Film Complet En Francais Les Visiteurs

Ah, Les Visiteurs. Qui n'a jamais croisé ce film sur un coin de chaîne télévisée un dimanche après-midi ? Ou peut-être l'avez-vous vu pour la millième fois, un sourire aux lèvres, sans vraiment savoir pourquoi. C'est mon cas, et je ne m'en cache pas. C'est un peu comme ce vieux pull confortable. On sait qu'il n'est plus à la mode, qu'il a des trous par endroits, mais on l'aime quand même.
Alors oui, je vais peut-être dire une énormité. Mais je l'assume. Pour moi, Les Visiteurs, ce n'est pas juste un film. C'est une institution. Une sorte de rendez-vous familial secret. On s'attendrit, on rit, on se dit : "Ah, mais oui, c'est ça !". C'est un peu comme manger une madeleine, ça rappelle des choses. Des choses un peu absurdes, certes, mais des choses quand même.
On a tous ce personnage préféré, avouez-le. Moi, c'est Jacquouille le Fripouille. Ce pauvre type, propulsé dans un monde qu'il ne comprend pas. Il est tellement maladroit, tellement… rustre. Et pourtant, il y a une certaine innocence en lui. Quand il s'exclame devant une chasse d'eau, ou quand il essaie de comprendre le concept de télévision. C'est un enfant perdu dans un monde de fous, et nous sommes là pour le regarder s'y perdre.
Et puis il y a Godefroy de Montmirail. Le chevalier. Celui qui se prend tellement au sérieux. Son air constipé face à la modernité. On dirait mon oncle Bernard qui découvre un smartphone. Il peste, il s'énerve, il ne comprend rien. Et nous, on se marre. Parce qu'on a tous un peu ce côté Godefroy en nous. Ce regard un peu dédaigneux face à ce qui nous est étranger.

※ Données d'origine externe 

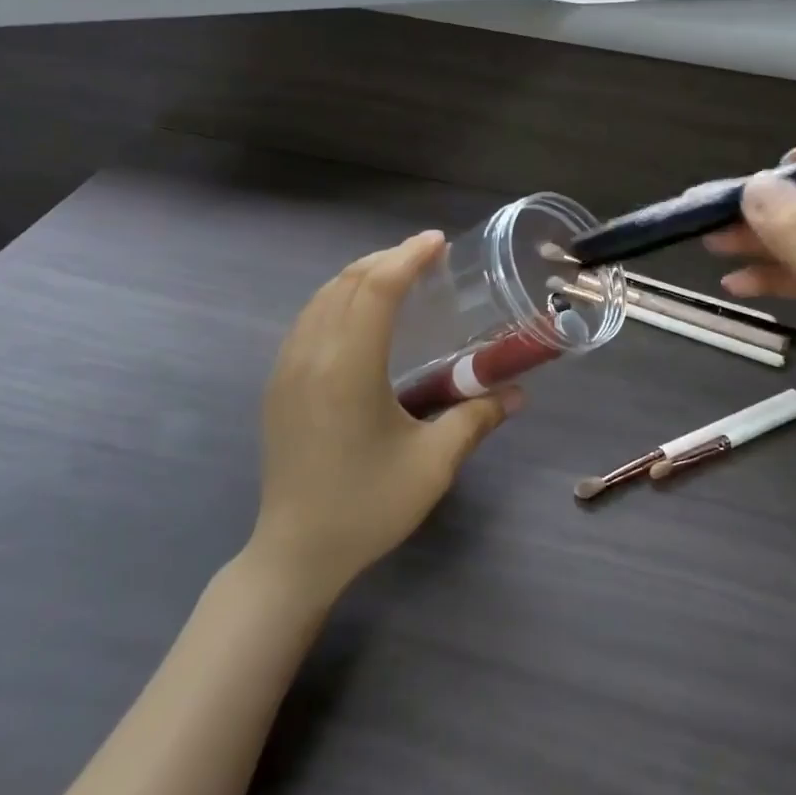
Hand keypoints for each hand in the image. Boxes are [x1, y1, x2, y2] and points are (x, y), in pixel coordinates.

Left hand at [250, 230, 518, 600]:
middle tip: (426, 257)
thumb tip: (518, 394)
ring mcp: (286, 367)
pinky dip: (337, 299)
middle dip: (387, 259)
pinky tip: (359, 315)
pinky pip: (308, 319)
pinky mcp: (277, 383)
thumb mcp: (433, 464)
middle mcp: (311, 354)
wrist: (296, 551)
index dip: (408, 257)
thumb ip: (476, 418)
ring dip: (360, 276)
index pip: (377, 288)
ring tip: (397, 277)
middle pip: (347, 282)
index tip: (438, 242)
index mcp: (348, 366)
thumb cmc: (367, 506)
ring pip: (322, 297)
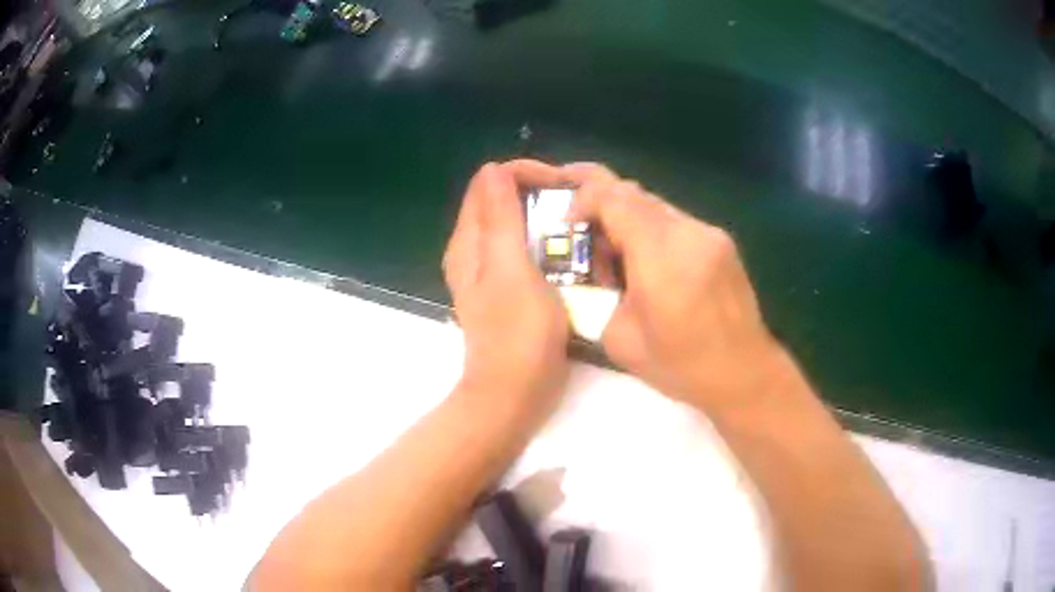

Ce qui est génial avec ce film, c'est son côté intemporel. Les blagues peuvent sembler un peu datées, le jeu parfois exagéré. Mais il y a une énergie, une folie douce qui opère. On n'a pas besoin de réfléchir. On se laisse porter par le rythme. C'est un peu comme regarder un dessin animé quand on est adulte. On sait que c'est simple, mais ça fait du bien.
Les dialogues sont cultes, on les connaît par cœur. "Par la barbe de Merlin !" ou "C'est une sorcière ! Qu'on lui coupe la tête !". On les répète entre amis, on les utilise dans des situations anodines. C'est ça, la marque des grands films populaires. Ils s'intègrent dans notre vie. Ils deviennent une sorte de langage commun.

Je sais, certains diront que c'est du cinéma bas de gamme. Que c'est trop caricatural. Que les acteurs en font trop. Et je les comprends. Vraiment. Mais parfois, on n'a pas envie de se prendre la tête. On n'a pas envie de comprendre les subtilités d'un film d'auteur. On veut juste se détendre. On veut rire. Et Les Visiteurs, avec son humour un peu potache, un peu déjanté, il sait faire ça.
C'est un peu notre guilty pleasure cinématographique. On le regarde en cachette, on fait semblant de préférer d'autres films plus "sérieux". Mais au fond, on sait que quand Jean-Marie Poiré nous invite à replonger dans les aventures de Godefroy et Jacquouille, on répond présent. Parce que c'est un voyage. Un voyage pas très loin, pas très compliqué, mais un voyage qui fait du bien. Et ça, je trouve que c'est déjà énorme. Alors, la prochaine fois que vous croiserez Les Visiteurs, n'hésitez pas. Laissez-vous tenter. Vous ne le regretterez pas. Ou peut-être un peu, mais avec le sourire.